Current consumption levels of the industrialised countries are characterized by massive over-consumption. There is clear evidence, that these levels of consumption cause irreparable environmental damage and widespread social problems.

Education for Sustainable Consumption (ESC), as part of the Education for Sustainable Development (ESD), is a driving force both for national and global sustainability strategies. ESC thus plays a key role in transforming the existing unsustainable toward more sustainable consumption patterns.

ESC encompasses more than purely knowledge-based education.The acquisition of specific consumer competences is at the forefront of the ESC-agenda; actors of all ages shall be empowered to actively and self-dependently determine more sustainable options for action (BMBF 2009).


The overall objective of BiNKA is to strengthen the effectiveness of ESC. For this purpose, BiNKA envisages the conceptualisation and measurement of the relationship between mindfulness and sustainable consumption behavior. A practical prerequisite for this is the development of a mindfulness training to promote sustainable consumption (“BiNKA Training”). The trainings are conducted and analysed in cooperation with the practice partners of the project (3 companies, 1 school, 3 universities). Strengthening of cognitive, emotional and spiritual behavioral requirements for sustainable consumption could support expansion and deepening of current educational approaches in ESC.




In western societies, there is a basic yet growing desire to change and adapt individual consumption behaviour. The manifold ESC initiatives and actions contribute positively and directly towards this tendency of changing ones approach, which is documented in many empirical studies.

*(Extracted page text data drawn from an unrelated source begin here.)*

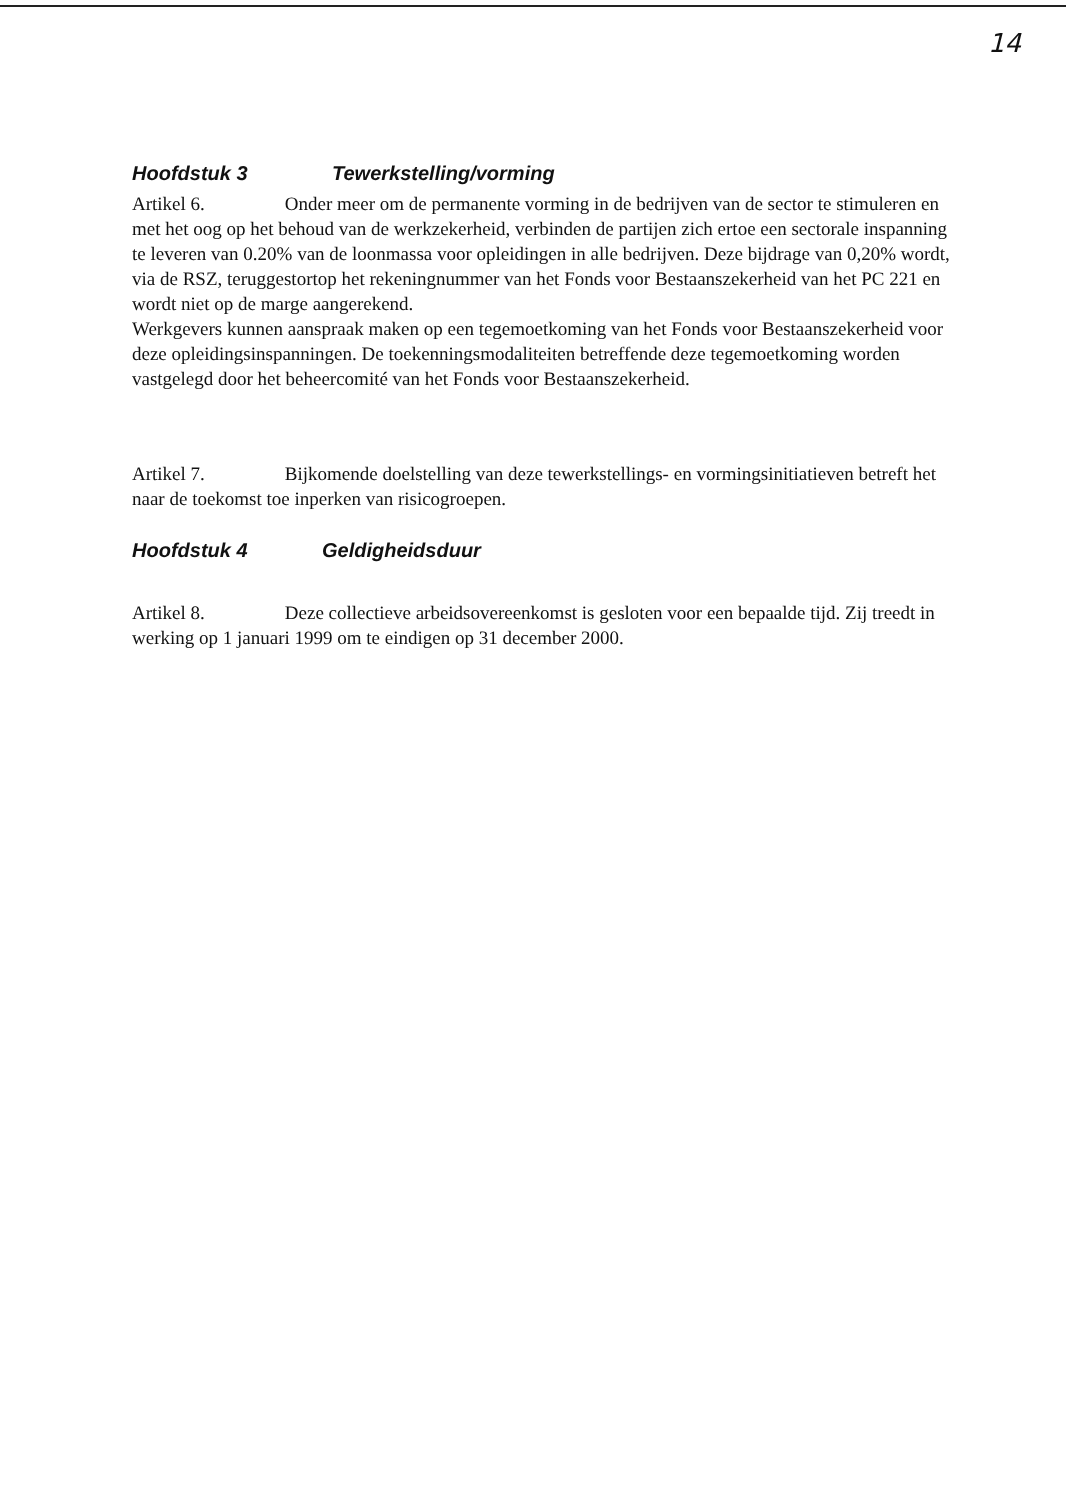14
Hoofdstuk 3 Tewerkstelling/vorming
Artikel 6. Onder meer om de permanente vorming in de bedrijven van de sector te stimuleren en met het oog op het behoud van de werkzekerheid, verbinden de partijen zich ertoe een sectorale inspanning te leveren van 0.20% van de loonmassa voor opleidingen in alle bedrijven. Deze bijdrage van 0,20% wordt, via de RSZ, teruggestortop het rekeningnummer van het Fonds voor Bestaanszekerheid van het PC 221 en wordt niet op de marge aangerekend.
Werkgevers kunnen aanspraak maken op een tegemoetkoming van het Fonds voor Bestaanszekerheid voor deze opleidingsinspanningen. De toekenningsmodaliteiten betreffende deze tegemoetkoming worden vastgelegd door het beheercomité van het Fonds voor Bestaanszekerheid.
Artikel 7. Bijkomende doelstelling van deze tewerkstellings- en vormingsinitiatieven betreft het naar de toekomst toe inperken van risicogroepen.
Hoofdstuk 4 Geldigheidsduur
Artikel 8. Deze collectieve arbeidsovereenkomst is gesloten voor een bepaalde tijd. Zij treedt in werking op 1 januari 1999 om te eindigen op 31 december 2000.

In everyday life, however, the implementation of the positive attitude towards sustainability often does not translate into actual behaviour. This is due to deficient offers and information provided and also deep and unreflected consumption habits. This discrepancy between individual’s attitude and actual action, the so-called attitude-behavior gap, has already been extensively investigated and researched. The BiNKA project is the first systematic study to examine and analyse the relationship between mindfulness training and sustainable consumption in relation to the attitude-behavior gap. It is an innovative approach that could potentially help to overcome the gap. Results are thus highly relevant to the practical design and implementation of ESC in schools, colleges and workplaces.


The heart of the project is the mindfulness training adapted to include ESC elements. The training consists of an 8-week course comprising one 90 min. session per week. Within the last 2 weeks the “Day of Mindfulness” (4 hours) is carried out. In addition, participants are given instructions for daily, individual practices. Short- and long-term effects of this training are evaluated by means of partly newly developed quantitative and qualitative evaluation tools (Mixed-Methods approach).